■ Your assignment ■
Copy every one of the rows below exactly as they appear, but leave out the pictures.

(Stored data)
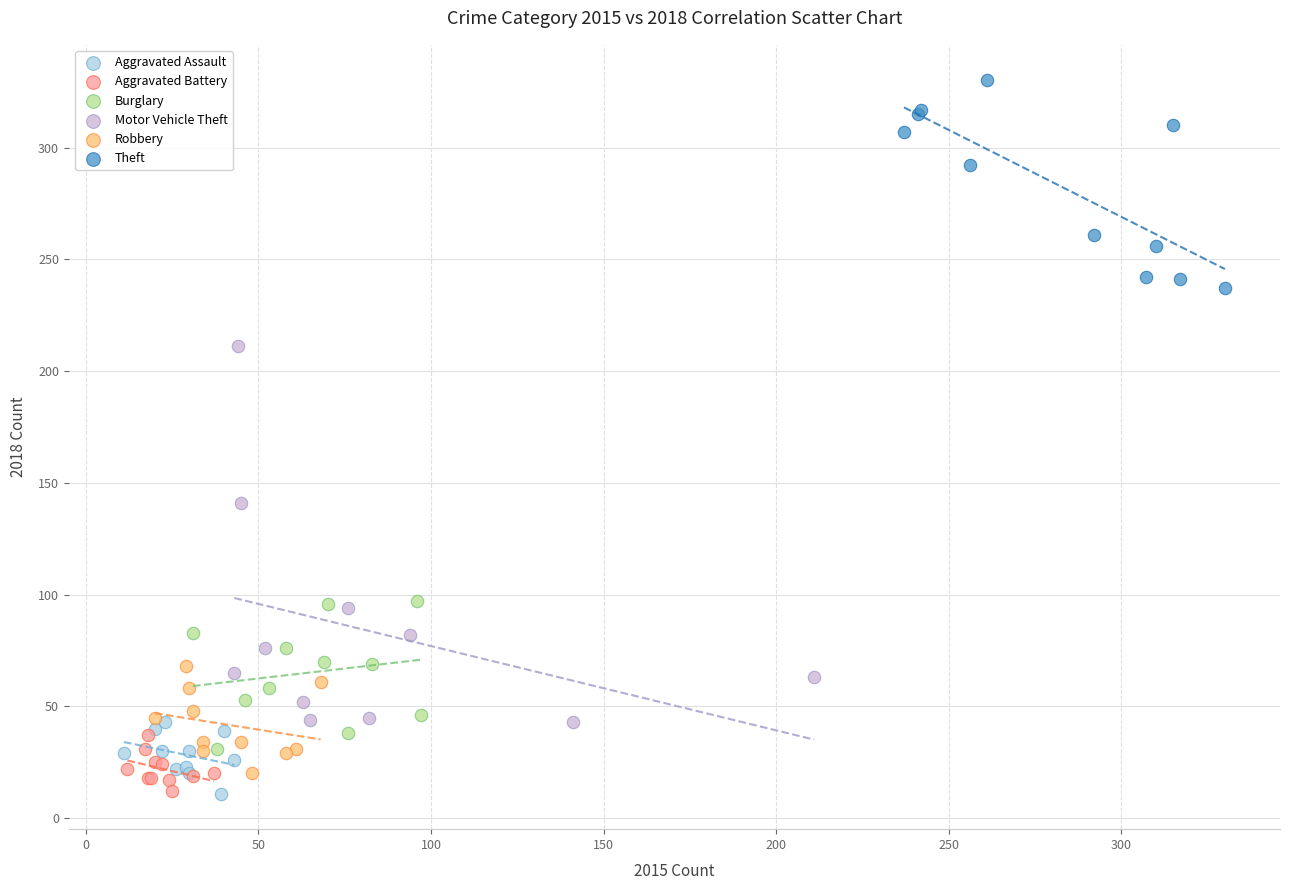

Which series contains the highest Y value?

Theft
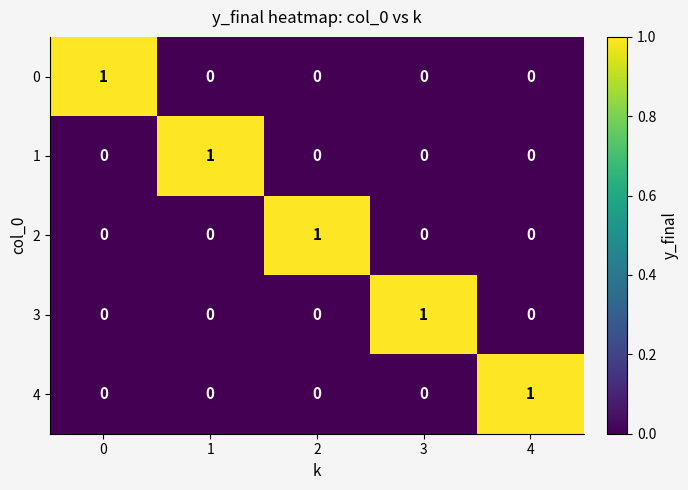

How many series are shown in this chart?

5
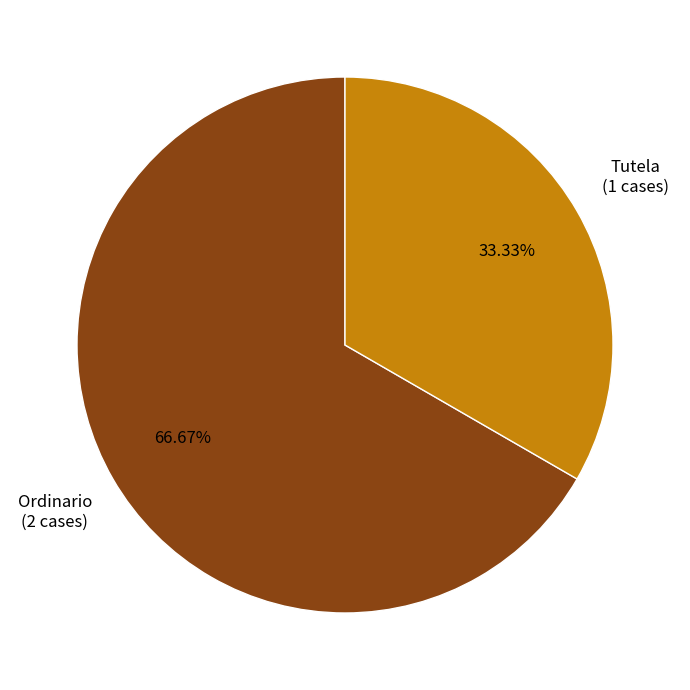

Does any single category account for the majority?

Yes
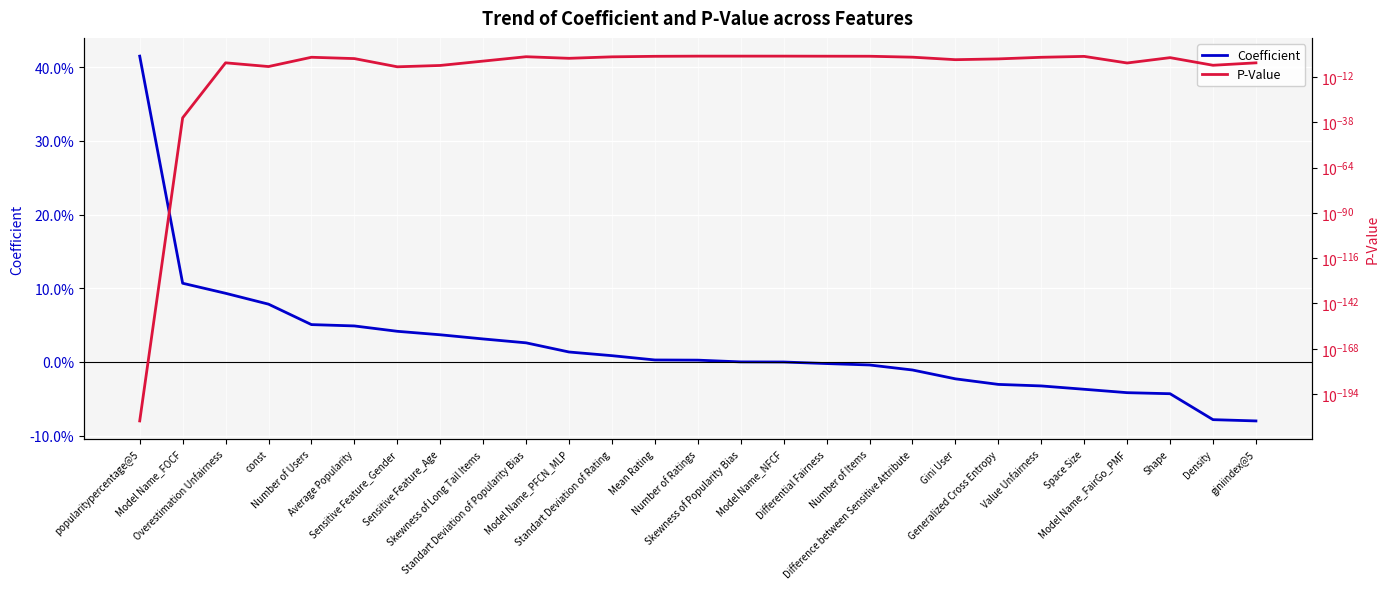

What is the label of the 24th point from the left?

Model Name_FairGo_PMF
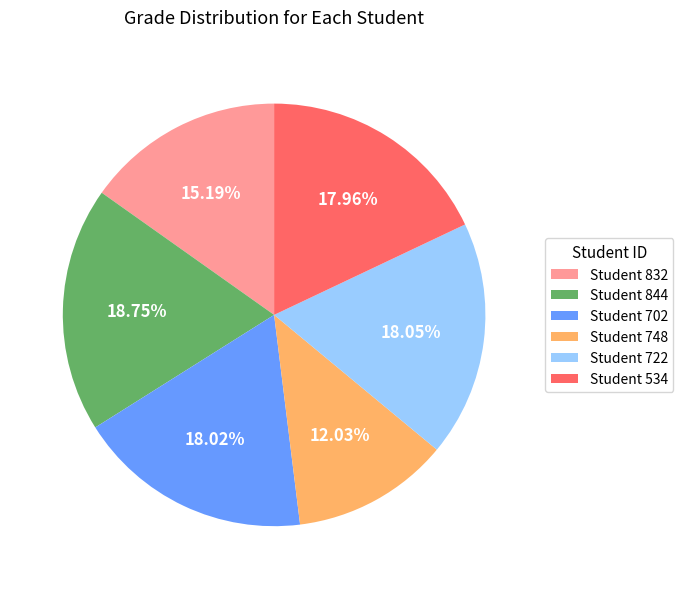

Is it true that Student 832 is 22% of the pie?

False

■ Written solution ■
Which series contains the highest Y value?

Theft

How many series are shown in this chart?

5

Does any single category account for the majority?

Yes

What is the label of the 24th point from the left?

Model Name_FairGo_PMF

Is it true that Student 832 is 22% of the pie?

False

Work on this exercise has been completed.